### Your goal
Gather each line below that contains the word "klippas" and copy it out in full. Count a line only if the word's capitalization matches.

+++ Task inputs +++

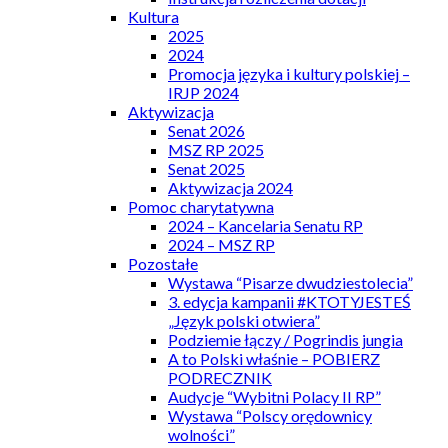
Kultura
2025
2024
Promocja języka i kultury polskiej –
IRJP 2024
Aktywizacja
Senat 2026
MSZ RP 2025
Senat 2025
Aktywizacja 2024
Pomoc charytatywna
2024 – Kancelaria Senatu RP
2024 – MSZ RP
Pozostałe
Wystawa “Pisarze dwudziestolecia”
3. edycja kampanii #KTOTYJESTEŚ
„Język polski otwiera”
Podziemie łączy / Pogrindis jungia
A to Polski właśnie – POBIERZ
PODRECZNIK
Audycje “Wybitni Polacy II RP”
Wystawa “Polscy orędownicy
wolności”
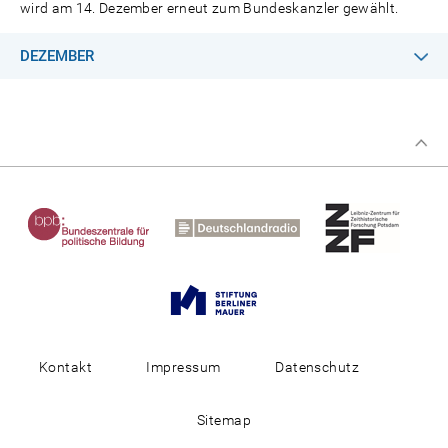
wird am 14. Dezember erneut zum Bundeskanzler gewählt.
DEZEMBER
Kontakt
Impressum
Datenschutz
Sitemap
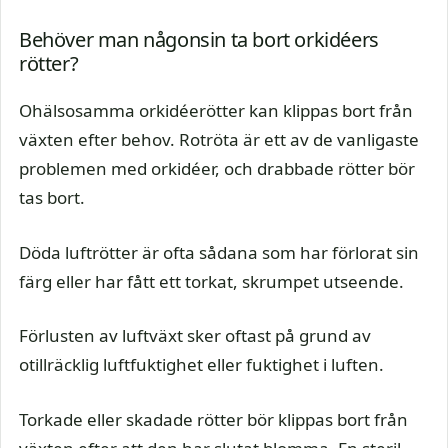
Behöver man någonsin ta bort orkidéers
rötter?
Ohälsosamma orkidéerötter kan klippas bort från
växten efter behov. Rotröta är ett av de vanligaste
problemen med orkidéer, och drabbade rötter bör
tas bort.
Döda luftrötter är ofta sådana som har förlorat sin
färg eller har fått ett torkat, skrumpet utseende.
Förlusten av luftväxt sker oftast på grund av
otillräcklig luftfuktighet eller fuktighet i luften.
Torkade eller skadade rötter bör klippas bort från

+++
+++ Task inputs +++

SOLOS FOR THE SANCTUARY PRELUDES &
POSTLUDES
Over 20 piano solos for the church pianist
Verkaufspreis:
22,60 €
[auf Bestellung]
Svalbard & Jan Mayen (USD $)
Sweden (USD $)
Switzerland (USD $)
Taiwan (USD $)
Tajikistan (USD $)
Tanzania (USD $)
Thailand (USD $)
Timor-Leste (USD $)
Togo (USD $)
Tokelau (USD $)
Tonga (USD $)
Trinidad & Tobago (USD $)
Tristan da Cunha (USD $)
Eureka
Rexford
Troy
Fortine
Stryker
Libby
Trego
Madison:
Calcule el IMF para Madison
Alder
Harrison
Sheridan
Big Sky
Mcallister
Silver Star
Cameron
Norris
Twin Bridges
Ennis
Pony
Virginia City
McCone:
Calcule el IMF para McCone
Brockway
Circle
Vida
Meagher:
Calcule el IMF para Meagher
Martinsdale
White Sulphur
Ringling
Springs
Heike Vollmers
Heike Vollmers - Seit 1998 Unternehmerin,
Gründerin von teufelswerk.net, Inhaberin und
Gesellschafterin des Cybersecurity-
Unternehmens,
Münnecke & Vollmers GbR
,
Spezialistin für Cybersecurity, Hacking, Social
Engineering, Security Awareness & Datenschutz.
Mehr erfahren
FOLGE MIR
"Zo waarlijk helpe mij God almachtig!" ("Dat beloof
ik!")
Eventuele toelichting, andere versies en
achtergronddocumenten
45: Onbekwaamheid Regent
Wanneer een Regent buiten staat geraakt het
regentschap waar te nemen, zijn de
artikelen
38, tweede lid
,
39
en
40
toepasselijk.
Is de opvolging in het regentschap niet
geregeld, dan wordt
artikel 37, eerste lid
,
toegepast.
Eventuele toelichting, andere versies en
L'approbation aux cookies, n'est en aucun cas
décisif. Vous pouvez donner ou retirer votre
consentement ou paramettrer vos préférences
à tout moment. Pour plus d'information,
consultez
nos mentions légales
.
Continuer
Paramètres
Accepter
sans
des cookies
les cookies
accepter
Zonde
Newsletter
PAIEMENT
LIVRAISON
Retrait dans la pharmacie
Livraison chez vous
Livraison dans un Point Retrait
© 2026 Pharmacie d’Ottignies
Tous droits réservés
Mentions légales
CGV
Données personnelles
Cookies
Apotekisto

+++

### Problem solution
Ohälsosamma orkidéerötter kan klippas bort från
Torkade eller skadade rötter bör klippas bort från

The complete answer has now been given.